DIRECTIONS:
Give the listing below again exactly, but without any of its pictures.

DATA TO PROCESS:
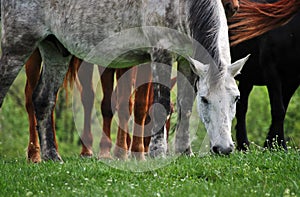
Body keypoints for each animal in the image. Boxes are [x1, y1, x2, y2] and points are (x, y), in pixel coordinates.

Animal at [1, 0, 247, 161]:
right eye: (205, 100)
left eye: (236, 98)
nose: (224, 148)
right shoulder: (161, 53)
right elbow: (161, 103)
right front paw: (157, 153)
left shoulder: (187, 61)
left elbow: (184, 106)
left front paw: (185, 151)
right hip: (16, 45)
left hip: (54, 49)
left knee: (43, 100)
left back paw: (52, 156)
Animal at [229, 0, 300, 150]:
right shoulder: (271, 71)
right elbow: (278, 109)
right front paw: (278, 145)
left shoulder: (293, 78)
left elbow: (283, 109)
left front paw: (272, 144)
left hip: (247, 77)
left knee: (241, 108)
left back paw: (243, 146)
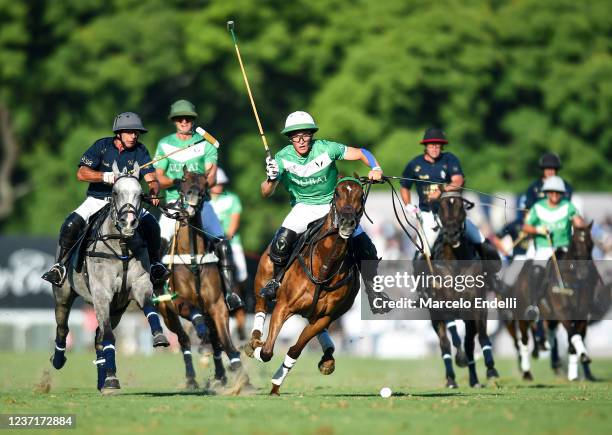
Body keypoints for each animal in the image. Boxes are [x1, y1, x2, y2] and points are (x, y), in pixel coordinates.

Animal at [50, 163, 169, 396]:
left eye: (140, 194)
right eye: (114, 192)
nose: (129, 222)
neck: (121, 244)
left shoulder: (139, 284)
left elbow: (149, 308)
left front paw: (159, 336)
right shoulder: (101, 294)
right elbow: (108, 336)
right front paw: (113, 381)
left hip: (117, 308)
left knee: (97, 338)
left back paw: (103, 379)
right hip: (64, 294)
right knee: (63, 328)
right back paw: (58, 359)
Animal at [154, 169, 243, 390]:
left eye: (205, 184)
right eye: (184, 181)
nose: (191, 205)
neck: (193, 258)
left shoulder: (217, 305)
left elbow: (226, 342)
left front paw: (241, 377)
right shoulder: (178, 302)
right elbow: (195, 316)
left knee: (216, 341)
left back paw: (220, 376)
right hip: (166, 313)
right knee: (184, 339)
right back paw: (191, 378)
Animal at [246, 176, 366, 396]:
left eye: (361, 195)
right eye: (337, 193)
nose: (347, 222)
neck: (325, 266)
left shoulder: (325, 316)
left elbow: (295, 349)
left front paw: (276, 382)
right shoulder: (283, 306)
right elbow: (267, 351)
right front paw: (259, 351)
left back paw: (328, 358)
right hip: (262, 279)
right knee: (260, 306)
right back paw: (254, 341)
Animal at [428, 192, 500, 390]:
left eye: (461, 209)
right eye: (440, 209)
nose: (451, 234)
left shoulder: (477, 306)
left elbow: (482, 337)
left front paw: (491, 369)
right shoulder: (444, 306)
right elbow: (453, 339)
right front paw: (459, 359)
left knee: (469, 344)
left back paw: (474, 380)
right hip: (434, 317)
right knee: (445, 344)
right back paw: (451, 379)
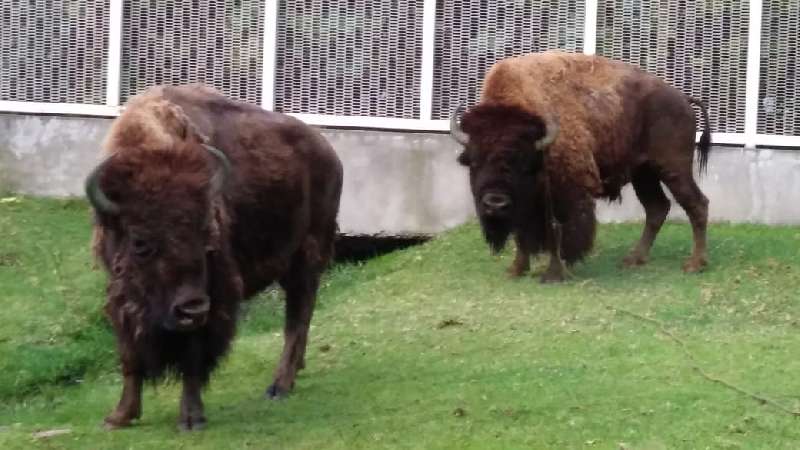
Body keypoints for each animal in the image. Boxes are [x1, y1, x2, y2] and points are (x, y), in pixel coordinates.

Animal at [86, 84, 342, 428]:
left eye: (207, 233)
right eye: (140, 242)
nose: (191, 308)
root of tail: (329, 154)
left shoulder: (214, 295)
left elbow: (194, 355)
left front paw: (191, 418)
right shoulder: (122, 296)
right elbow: (130, 354)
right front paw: (118, 416)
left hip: (307, 258)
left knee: (297, 319)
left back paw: (279, 386)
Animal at [450, 51, 712, 282]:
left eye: (523, 164)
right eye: (474, 161)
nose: (495, 203)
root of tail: (683, 99)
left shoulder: (565, 190)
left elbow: (558, 229)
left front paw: (555, 273)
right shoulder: (525, 201)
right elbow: (521, 232)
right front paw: (516, 270)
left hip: (673, 168)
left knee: (696, 204)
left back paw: (694, 264)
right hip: (644, 174)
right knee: (657, 208)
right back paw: (634, 259)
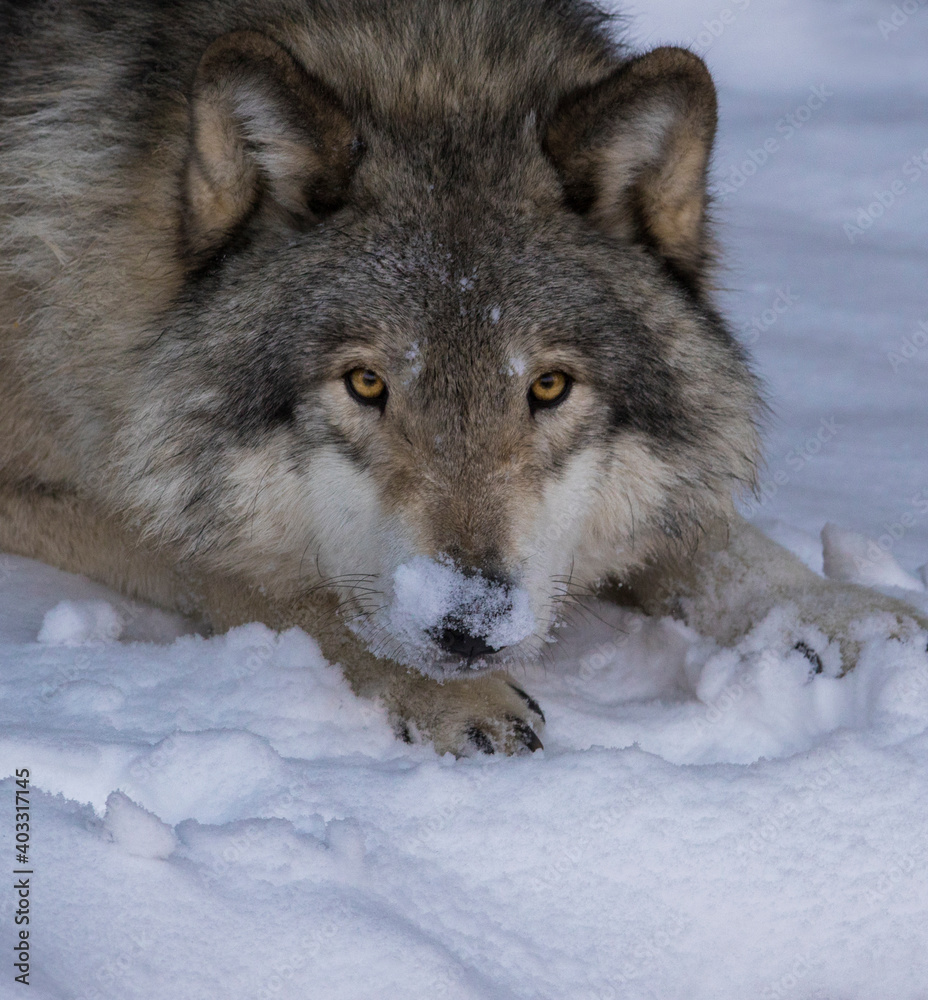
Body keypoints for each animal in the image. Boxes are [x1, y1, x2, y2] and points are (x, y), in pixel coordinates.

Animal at [1, 0, 925, 755]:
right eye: (367, 385)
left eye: (547, 388)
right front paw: (459, 698)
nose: (469, 624)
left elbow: (707, 538)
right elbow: (254, 577)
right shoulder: (51, 485)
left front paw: (847, 614)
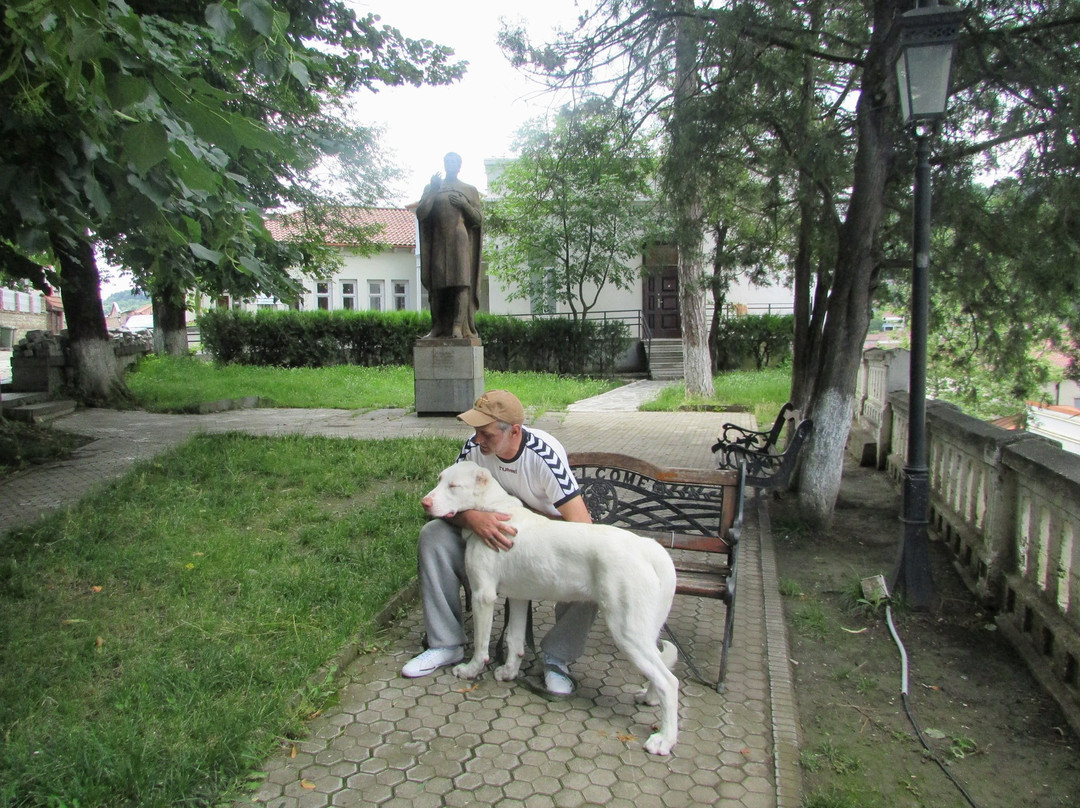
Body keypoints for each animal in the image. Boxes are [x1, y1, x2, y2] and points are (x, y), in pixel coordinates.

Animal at [419, 460, 678, 756]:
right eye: (439, 480)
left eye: (453, 486)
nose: (424, 502)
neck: (493, 508)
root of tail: (647, 546)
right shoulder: (519, 597)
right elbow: (515, 640)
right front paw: (508, 673)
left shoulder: (483, 595)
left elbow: (481, 645)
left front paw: (470, 670)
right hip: (644, 627)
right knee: (660, 672)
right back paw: (649, 698)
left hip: (628, 631)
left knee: (669, 682)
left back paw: (664, 739)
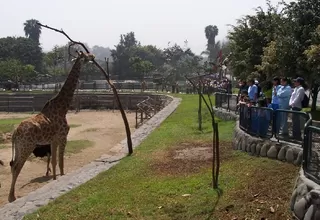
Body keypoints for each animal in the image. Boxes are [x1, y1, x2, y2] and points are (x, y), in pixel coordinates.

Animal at [8, 50, 94, 202]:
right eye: (85, 55)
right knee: (17, 166)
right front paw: (61, 178)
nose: (93, 56)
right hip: (27, 146)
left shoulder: (53, 140)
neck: (63, 108)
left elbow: (53, 162)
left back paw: (10, 196)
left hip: (19, 147)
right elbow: (60, 162)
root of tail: (15, 133)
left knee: (13, 165)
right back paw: (13, 197)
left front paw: (54, 180)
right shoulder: (63, 137)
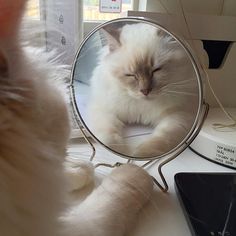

TASK OUTPUT:
Body keypoints for each animal in the image. Boxes are [x1, y1, x2, y2] and points are (x, y), in pixel coordinates.

Animal at [1, 0, 247, 161]:
right eye: (205, 100)
left eye: (236, 98)
nose: (224, 148)
right shoulder: (161, 53)
right elbow: (161, 103)
right front paw: (157, 153)
left shoulder: (187, 61)
left elbow: (184, 106)
left front paw: (185, 151)
right hip: (16, 45)
left hip: (54, 49)
left knee: (43, 100)
left back paw: (52, 156)
Animal at [229, 0, 300, 150]:
right shoulder: (271, 71)
right elbow: (278, 109)
right front paw: (278, 145)
left shoulder: (293, 78)
left elbow: (283, 109)
left front paw: (272, 144)
left hip: (247, 77)
left knee: (241, 108)
left back paw: (243, 146)
Body keypoints for each animal in the image. Boxes are [x1, y1, x2, y2] and points are (x, y), in pixel coordinates.

Animal at [50, 163, 169, 396]:
left eye: (140, 194)
right eye: (114, 192)
nose: (129, 222)
neck: (121, 244)
left shoulder: (139, 284)
left elbow: (149, 308)
left front paw: (159, 336)
right shoulder: (101, 294)
right elbow: (108, 336)
right front paw: (113, 381)
left hip: (117, 308)
left knee: (97, 338)
left back paw: (103, 379)
right hip: (64, 294)
right knee: (63, 328)
right back paw: (58, 359)
Animal at [154, 169, 243, 390]:
left eye: (205, 184)
right eye: (184, 181)
nose: (191, 205)
neck: (193, 258)
left shoulder: (217, 305)
left elbow: (226, 342)
left front paw: (241, 377)
right shoulder: (178, 302)
right elbow: (195, 316)
left knee: (216, 341)
left back paw: (220, 376)
right hip: (166, 313)
right knee: (184, 339)
right back paw: (191, 378)
Animal at [246, 176, 366, 396]:
left eye: (361, 195)
right eye: (337, 193)
nose: (347, 222)
neck: (325, 266)
left shoulder: (325, 316)
left elbow: (295, 349)
left front paw: (276, 382)
right shoulder: (283, 306)
right elbow: (267, 351)
right front paw: (259, 351)
left back paw: (328, 358)
right hip: (262, 279)
right knee: (260, 306)
right back paw: (254, 341)
Animal at [428, 192, 500, 390]:
left eye: (461, 209)
right eye: (440, 209)
nose: (451, 234)
left shoulder: (477, 306)
left elbow: (482, 337)
left front paw: (491, 369)
right shoulder: (444, 306)
right elbow: (453, 339)
right front paw: (459, 359)
left knee: (469, 344)
left back paw: (474, 380)
right hip: (434, 317)
right knee: (445, 344)
right back paw: (451, 379)
Body keypoints for each animal in the image. Boxes are [x1, y1, x2, y2] and points are (x, y), in pixel coordinates.

Animal at [86, 84, 342, 428]:
left eye: (207, 233)
right eye: (140, 242)
nose: (191, 308)
root of tail: (329, 154)
left shoulder: (214, 295)
left elbow: (194, 355)
left front paw: (191, 418)
right shoulder: (122, 296)
right elbow: (130, 354)
right front paw: (118, 416)
left hip: (307, 258)
left knee: (297, 319)
left back paw: (279, 386)
Animal at [450, 51, 712, 282]:
left eye: (523, 164)
right eye: (474, 161)
nose: (495, 203)
root of tail: (683, 99)
left shoulder: (565, 190)
left elbow: (558, 229)
left front paw: (555, 273)
right shoulder: (525, 201)
right elbow: (521, 232)
right front paw: (516, 270)
left hip: (673, 168)
left knee: (696, 204)
left back paw: (694, 264)
right hip: (644, 174)
right knee: (657, 208)
right back paw: (634, 259)
Body keypoints for each animal in the image. Boxes are [x1, y1, x2, y2] and points are (x, y), in pixel coordinates.

Animal at [1, 0, 925, 755]:
right eye: (367, 385)
left eye: (547, 388)
right front paw: (459, 698)
nose: (469, 624)
left elbow: (707, 538)
right elbow: (254, 577)
right shoulder: (51, 485)
left front paw: (847, 614)
Body keypoints for each animal in the image. Boxes are [x1, y1, x2, y2] and points are (x, y), in pixel coordinates.

Animal at [419, 460, 678, 756]:
right eye: (439, 480)
left eye: (453, 486)
nose: (424, 502)
neck: (493, 508)
root of tail: (647, 546)
right shoulder: (519, 597)
right elbow: (515, 640)
right front paw: (508, 673)
left shoulder: (483, 595)
left elbow: (481, 645)
left front paw: (470, 670)
right hip: (644, 627)
right knee: (660, 672)
right back paw: (649, 698)
left hip: (628, 631)
left knee: (669, 682)
left back paw: (664, 739)
Body keypoints for each animal in the image. Boxes are [x1, y1, x2, y2] and points are (x, y), in pixel coordinates.

Animal at [8, 50, 94, 202]:
right eye: (85, 55)
right knee: (17, 166)
right front paw: (61, 178)
nose: (93, 56)
right hip: (27, 146)
left shoulder: (53, 140)
neck: (63, 108)
left elbow: (53, 162)
left back paw: (10, 196)
left hip: (19, 147)
right elbow: (60, 162)
root of tail: (15, 133)
left knee: (13, 165)
right back paw: (13, 197)
left front paw: (54, 180)
right shoulder: (63, 137)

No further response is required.